- Yes, help this ship!
- No, she’s fine as she is.
Currently, USS Tennessee, U.S Navy’s latest addition as top dog, end of the line Battleship, is struggling severely against the top dogs of other nations, such as Mutsu, Amagi or Scharnhorst.
Its extremely poor survivability, coupled with its extremely slow (slowest ingame) reload, makes it virtually unable to be competitive against ships that can fire twice as fast and which have significantly better survivability as well.
That’s why I will suggest here a few solutions that would help USS Tennessee be actually worth its spot at the pinnacle of the U.S Bluewater tree:
Problem 1: slowest rate of fire in the game.
Sources list this ship’s average rate of fire as 2.20 rounds per minute or a 27 second reload.
However, the developers have rejected these numbers because “reload time is a balance value” (because this ship having the slowest reload in the game is balance, apparently) or because “that’s the ideal rate of fire achievable and not the real combat average value”, which contradicts their own implementation criteria, since EVERY other ship in the game has its ideal figure as aced reload and not the “historical average value”, since otherwise all other reloads would be much slower as well, so… why treat the Standards differently, with a double standard that harms them?
Why can Scharnhorst reload in its ideal theorical 17 seconds, Mutsu and Amagi reload on their ideal theorical 24 seconds… but the American Standards have to eat the terrible 40 second reloads even though it was proven they could reload in 27 seconds because they consider that their real reload was “too optimal”?
Solution: Increase its rate of fire; aced rate of fire: 1.5 RPM (40s) > 2.20 RPM (27s).
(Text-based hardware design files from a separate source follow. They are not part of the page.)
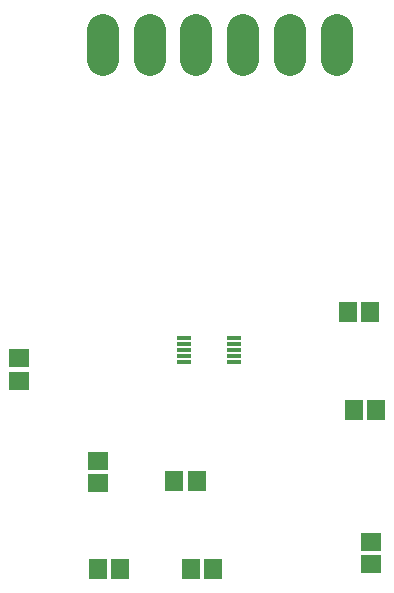
<source format=gbr>
G04 EAGLE Gerber RS-274X export*
G75*
%MOMM*%
%FSLAX34Y34*%
%LPD*%
%INSoldermask Bottom*%
%IPPOS*%
%AMOC8*
5,1,8,0,0,1.08239X$1,22.5*%
G01*
%ADD10R,1.503200X1.703200*%
%ADD11R,1.703200X1.503200*%
%ADD12R,1.203200X0.453200*%
%ADD13C,2.717800*%


D10*
X421400Y326000D03*
X440400Y326000D03*
X454300Y251700D03*
X435300Y251700D03*
D11*
X587900Y255700D03*
X587900Y274700D03*
D10*
X375400Y251700D03*
X356400Y251700D03*
X592400Y386400D03*
X573400Y386400D03*
X587400Y469500D03*
X568400Y469500D03*
D11*
X357000Y343200D03*
X357000Y324200D03*
X290300Y411100D03*
X290300Y430100D03*
D12*
X429769Y426800D03*
X429769Y431800D03*
X429769Y436800D03*
X429769Y441800D03*
X429769Y446800D03*
X472031Y446800D03*
X472031Y441800D03*
X472031Y436800D03*
X472031Y431800D03*
X472031Y426800D03*
D13*
X440188Y682427D02*
X440188Y707573D01*
X400564Y707573D02*
X400564Y682427D01*
X360940Y682427D02*
X360940Y707573D01*
X479812Y707573D02*
X479812Y682427D01*
X519436Y682427D02*
X519436Y707573D01*
X559060Y707573D02*
X559060Y682427D01*
M02*

</source>
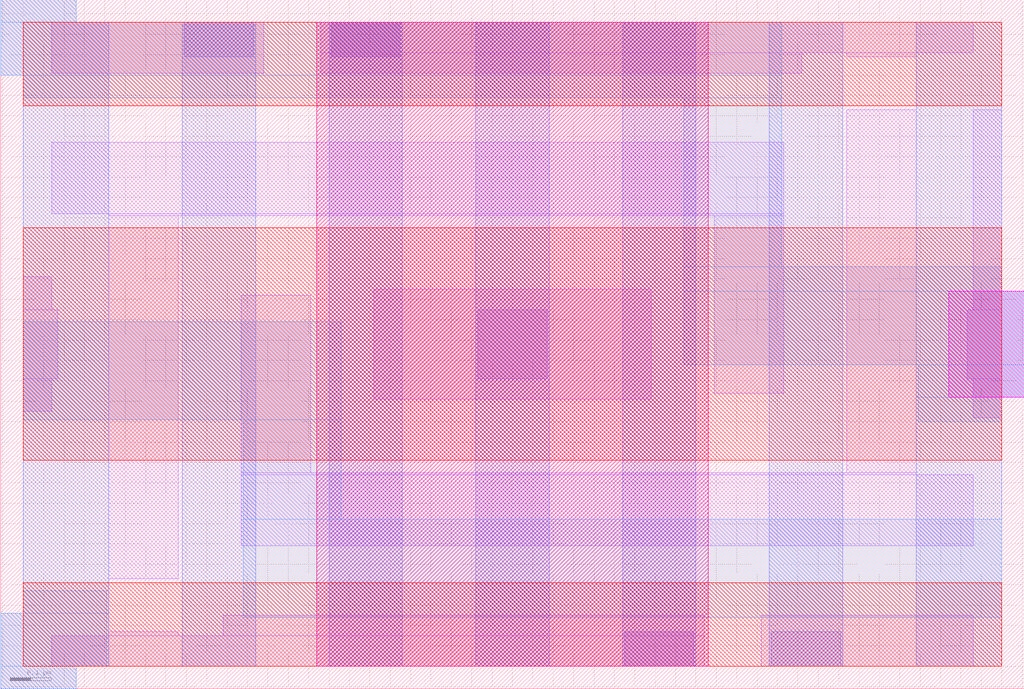
<source format=lef>
# Copyright 2020 The SkyWater PDK Authors
#
# Licensed under the Apache License, Version 2.0 (the "License");
# you may not use this file except in compliance with the License.
# You may obtain a copy of the License at
#
#     https://www.apache.org/licenses/LICENSE-2.0
#
# Unless required by applicable law or agreed to in writing, software
# distributed under the License is distributed on an "AS IS" BASIS,
# WITHOUT WARRANTIES OR CONDITIONS OF ANY KIND, either express or implied.
# See the License for the specific language governing permissions and
# limitations under the License.
#
# SPDX-License-Identifier: Apache-2.0

VERSION 5.7 ;
  NOWIREEXTENSIONATPIN ON ;
  DIVIDERCHAR "/" ;
  BUSBITCHARS "[]" ;
MACRO sky130_fd_bd_sram__sram_dp_cell_opt6a
  CLASS BLOCK ;
  FOREIGN sky130_fd_bd_sram__sram_dp_cell_opt6a ;
  ORIGIN  0.055000  0.055000 ;
  SIZE  2.510000 BY  1.690000 ;
  OBS
    LAYER li1 ;
      RECT 0.000000 0.625000 0.070000 0.705000 ;
      RECT 0.000000 0.705000 0.085000 0.875000 ;
      RECT 0.000000 0.875000 0.070000 0.955000 ;
      RECT 0.070000 0.000000 1.670000 0.075000 ;
      RECT 0.070000 1.110000 1.865000 1.285000 ;
      RECT 0.070000 1.455000 0.590000 1.580000 ;
      RECT 0.210000 0.075000 0.380000 0.085000 ;
      RECT 0.210000 0.215000 0.380000 1.105000 ;
      RECT 0.210000 1.105000 1.865000 1.110000 ;
      RECT 0.490000 0.075000 1.670000 0.125000 ;
      RECT 0.535000 0.295000 2.330000 0.470000 ;
      RECT 0.535000 0.470000 2.190000 0.475000 ;
      RECT 0.535000 0.475000 0.705000 0.910000 ;
      RECT 0.730000 1.455000 1.910000 1.505000 ;
      RECT 0.730000 1.505000 2.330000 1.580000 ;
      RECT 0.860000 0.655000 1.540000 0.925000 ;
      RECT 1.695000 0.670000 1.865000 1.105000 ;
      RECT 1.810000 0.000000 2.330000 0.125000 ;
      RECT 2.020000 0.475000 2.190000 1.365000 ;
      RECT 2.020000 1.495000 2.190000 1.505000 ;
      RECT 2.315000 0.705000 2.400000 0.875000 ;
      RECT 2.330000 0.610000 2.400000 0.705000 ;
      RECT 2.330000 0.875000 2.400000 1.365000 ;
    LAYER mcon ;
      RECT 0.395000 1.495000 0.565000 1.580000 ;
      RECT 0.755000 1.495000 0.925000 1.580000 ;
      RECT 1.115000 0.705000 1.285000 0.875000 ;
      RECT 1.475000 0.000000 1.645000 0.085000 ;
      RECT 1.835000 0.000000 2.005000 0.085000 ;
    LAYER met1 ;
      RECT -0.055000 -0.055000 0.130000 0.000000 ;
      RECT -0.055000  0.000000 0.210000 0.130000 ;
      RECT -0.055000  1.450000 0.210000 1.580000 ;
      RECT -0.055000  1.580000 0.130000 1.635000 ;
      RECT  0.000000  0.130000 0.210000 1.450000 ;
      RECT  0.390000  0.000000 0.570000 1.580000 ;
      RECT  0.750000  0.000000 0.930000 1.580000 ;
      RECT  1.110000  0.000000 1.290000 1.580000 ;
      RECT  1.470000  0.000000 1.650000 1.580000 ;
      RECT  1.830000  0.000000 2.010000 1.580000 ;
      RECT  2.190000  0.000000 2.400000 0.660000 ;
      RECT  2.190000  0.660000 2.455000 0.920000 ;
      RECT  2.190000  0.920000 2.400000 1.580000 ;
    LAYER met2 ;
      RECT -0.055000 -0.055000 0.130000 0.000000 ;
      RECT -0.055000  0.000000 0.205000 0.130000 ;
      RECT -0.055000  1.450000 1.860000 1.580000 ;
      RECT -0.055000  1.580000 0.130000 1.635000 ;
      RECT  0.000000  0.130000 0.205000 0.185000 ;
      RECT  0.000000  0.605000 0.780000 0.845000 ;
      RECT  0.000000  1.395000 1.860000 1.450000 ;
      RECT  0.540000  0.120000 2.400000 0.360000 ;
      RECT  0.540000  0.360000 0.780000 0.605000 ;
      RECT  1.620000  0.740000 2.455000 0.920000 ;
      RECT  1.620000  0.920000 2.400000 0.980000 ;
      RECT  1.620000  0.980000 1.860000 1.395000 ;
      RECT  2.195000  0.600000 2.400000 0.660000 ;
      RECT  2.195000  0.660000 2.455000 0.740000 ;
    LAYER met3 ;
      RECT 0.000000 0.000000 2.400000 0.205000 ;
      RECT 0.000000 0.505000 2.400000 1.075000 ;
      RECT 0.000000 1.375000 2.400000 1.580000 ;
    LAYER nwell ;
      RECT 0.720000 0.000000 1.680000 1.580000 ;
    LAYER via ;
      RECT 2.270000 0.660000 2.455000 0.920000 ;
  END
END sky130_fd_bd_sram__sram_dp_cell_opt6a
END LIBRARY

</source>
I highlighted USS Tennessee’s value for this topic, but note how ALL of the Standard BBs achieved higher rate of fire values in real life than they do in War Thunder:
EDIT: I decided to give it a shot and make a bug report: Community Bug Reporting System
EDIT 2: it appears rate of fire can not be changed. Therefore:
Problem 2: hull sitting too high above the waterline.
As of now, USS Tennessee’s draft sits about 1.5m too high; typical of low ammo and fuel load capacities, and uncharacteristic of combat builds.
This has a negative impact in gameplay, since its current shallow draft exposes the ammunition above the waterline and diminishes the design of the armor belt. Once again, a bug report about this was rejected because “draft was at the discretion of the developers”; hence why I am now suggesting this change for historical and balance reasons instead of reporting it like a bug.
Solution: Lower the ship’s draft to its full combat load one. That way, her magazines will be better protected below the waterline, and even its A and D shell rooms would be safer.
Problem 3: shell room detonations.
This is not specifically a USS Tennessee issue, but more of a gamemode-wide problem that affects American Battleships with most severity.
As discussed on many Forum threads for years, shell rooms (NOT to confuse with magazines) should not detonate the way they do. The shells have thick caps and the explosives inside them are stable and insensitive. Therefore, ingame, they currently pose a severe weakness that did not exist in reality, and which should not exist in War Thunder either; both for realism and historical reasons, and for gameplay and balance ones.
Solution: Make shell rooms unable to detonate. Alternatively, make them able to detonate only upon untreated fires and NOT by being hit.